- SHORT PROBLEM
Count the lines in the data below that contain the string "Noted", and reply with that number alone.
● ● ● ● ●
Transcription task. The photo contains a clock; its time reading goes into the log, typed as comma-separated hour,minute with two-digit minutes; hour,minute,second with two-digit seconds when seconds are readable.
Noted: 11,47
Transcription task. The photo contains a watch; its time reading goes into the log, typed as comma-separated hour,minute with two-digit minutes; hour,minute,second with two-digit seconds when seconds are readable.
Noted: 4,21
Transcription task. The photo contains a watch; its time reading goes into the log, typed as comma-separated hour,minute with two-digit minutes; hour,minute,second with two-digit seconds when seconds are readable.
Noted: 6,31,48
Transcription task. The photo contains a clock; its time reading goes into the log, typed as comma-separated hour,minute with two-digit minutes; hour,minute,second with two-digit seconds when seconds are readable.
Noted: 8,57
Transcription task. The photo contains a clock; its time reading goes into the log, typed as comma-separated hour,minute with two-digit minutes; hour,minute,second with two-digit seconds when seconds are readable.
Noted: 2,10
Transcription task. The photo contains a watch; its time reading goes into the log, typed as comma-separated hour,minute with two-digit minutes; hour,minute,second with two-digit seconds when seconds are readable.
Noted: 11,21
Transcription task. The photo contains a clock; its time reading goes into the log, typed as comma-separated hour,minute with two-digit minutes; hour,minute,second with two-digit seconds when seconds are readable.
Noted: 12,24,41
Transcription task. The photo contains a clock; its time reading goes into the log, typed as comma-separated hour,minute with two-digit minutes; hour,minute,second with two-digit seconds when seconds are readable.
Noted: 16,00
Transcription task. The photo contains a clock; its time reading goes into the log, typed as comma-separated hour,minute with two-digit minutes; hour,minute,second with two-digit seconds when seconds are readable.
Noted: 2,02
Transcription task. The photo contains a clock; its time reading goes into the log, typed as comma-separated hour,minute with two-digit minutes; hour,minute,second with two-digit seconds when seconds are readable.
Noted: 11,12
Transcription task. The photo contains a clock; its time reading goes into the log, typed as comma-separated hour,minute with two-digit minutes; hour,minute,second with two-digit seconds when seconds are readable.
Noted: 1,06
● ● ● ● ●
- WORKED ANSWER
11